In connection with the registration of up to an additional 63,834 shares of Common Stock of Yahoo! Inc., a Delaware corporation (the “Company”), par value $0.001 per share (the “Shares”), and additional preferred stock purchase rights pursuant to the Amended and Restated Rights Agreement, dated as of April 1, 2005, between the Company and EquiServe Trust Company, N.A., as Rights Agent (the “Rights”), under the Securities Act of 1933, as amended, pursuant to a Registration Statement on Form S–8 (the “Registration Statement”), filed with the Securities and Exchange Commission on or about the date hereof, such Shares and related Rights to be issued or delivered pursuant to the Maktoob.com Inc. (BVI) Share Option Plan 2 (the “Maktoob Plan”), you have requested our opinion set forth below.

In our capacity as counsel, we have examined originals or copies of those corporate and other records of the Company that we considered appropriate.

On the basis of such examination and our consideration of those questions of law we considered relevant, and subject to the limitations and qualifications in this opinion, we are of the opinion that:

 

  (1) the Shares and related Rights have been duly authorized by all necessary corporate action on the part of the Company;

 

  (2) when issued in accordance with such authorization, the provisions of the Maktoob Plan, and relevant agreements duly authorized by and in accordance with the terms of the Maktoob Plan, and upon payment for and delivery of the Shares as contemplated in accordance with the Maktoob Plan and either (a) the countersigning of the certificate or certificates representing the Shares by a duly authorized signatory of the registrar for the Company’s Common Stock, or (b) the book–entry of the Shares by the transfer agent for the Company’s Common Stock in the name of The Depository Trust Company or its nominee, the Shares will be validly issued, fully paid and non–assessable; and

 

  (3) when issued in accordance with such authorization, the provisions of the Maktoob Plan, and relevant agreements duly authorized by and in accordance with the terms of the Maktoob Plan, the Rights that accompany such shares of Common Stock will be validly issued.

We consent to your filing this opinion as an exhibit to the Registration Statement.

 

Respectfully submitted,

/s/ O’Melveny & Myers LLP

Consent of PricewaterhouseCoopers LLP

Exhibit 23.1

CONSENT OF INDEPENDENT REGISTERED PUBLIC ACCOUNTING FIRM

We hereby consent to the incorporation by reference in this Registration Statement on Form S-8 of our report dated February 27, 2009 relating to the consolidated financial statements, financial statement schedule, and the effectiveness of internal control over financial reporting, which appears in Yahoo!
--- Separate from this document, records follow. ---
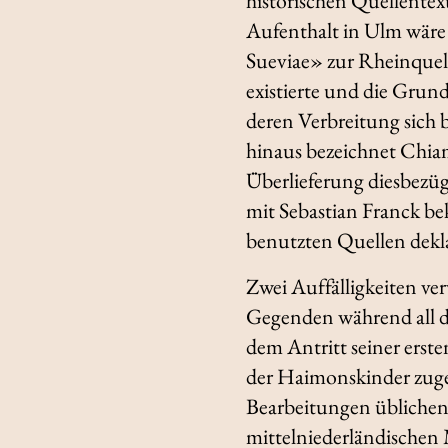
historischen Quellentex
Aufenthalt in Ulm wäre e
Sueviae» zur Rheinquell
existierte und die Grun
deren Verbreitung sich 
hinaus bezeichnet Chiam
Überlieferung diesbezüg
mit Sebastian Franck bek
benutzten Quellen dekla
Zwei Auffälligkeiten ve
Gegenden während all d
dem Antritt seiner ersten
der Haimonskinder zuge
Bearbeitungen übliche
mittelniederländischen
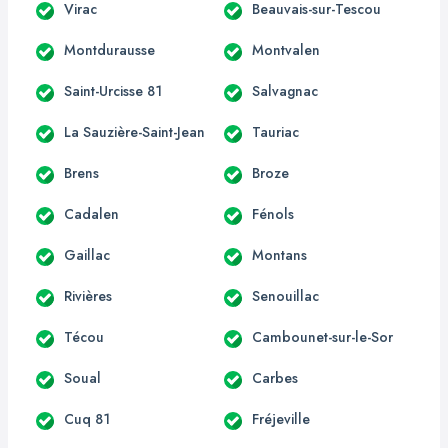
Virac
Beauvais-sur-Tescou
Montdurausse
Montvalen
Saint-Urcisse 81
Salvagnac
La Sauzière-Saint-Jean
Tauriac
Brens
Broze
Cadalen
Fénols
Gaillac
Montans
Rivières
Senouillac
Técou
Cambounet-sur-le-Sor
Soual
Carbes
Cuq 81
Fréjeville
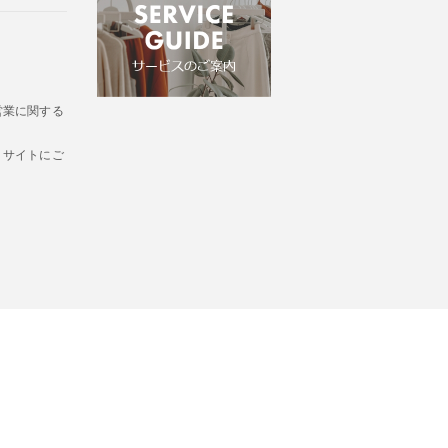
営業に関する
・サイトにご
Inc.’s Annual Report on Form 10-K for the year ended December 31, 2008.

/s/ PricewaterhouseCoopers LLP

PricewaterhouseCoopers LLP

San Jose, California

December 18, 2009

Consent of Deloitte Touche Tohmatsu LLC

Exhibit 23.2

CONSENT OF INDEPENDENT AUDITORS

We consent to the incorporation by reference in this Registration Statement on Form S-8 of Yahoo! Inc. of our report dated September 25, 2009 relating to the consolidated financial statements of Yahoo Japan Corporation and Consolidated Subsidiaries as of March 31, 2009 and 2008, and for the years then ended (which report expresses an unqualified opinion and includes explanatory paragraphs relating to: 1) the differences between accounting principles generally accepted in Japan and accounting principles generally accepted in the United States of America; 2) change in the accounting treatment for traffic acquisition cost and commission paid to sales agents; and 3) translation of Japanese Yen amounts into U.S. dollars), appearing in Amendment No. 1 to the Annual Report on Form 10-K of Yahoo! Inc. for the year ended December 31, 2008.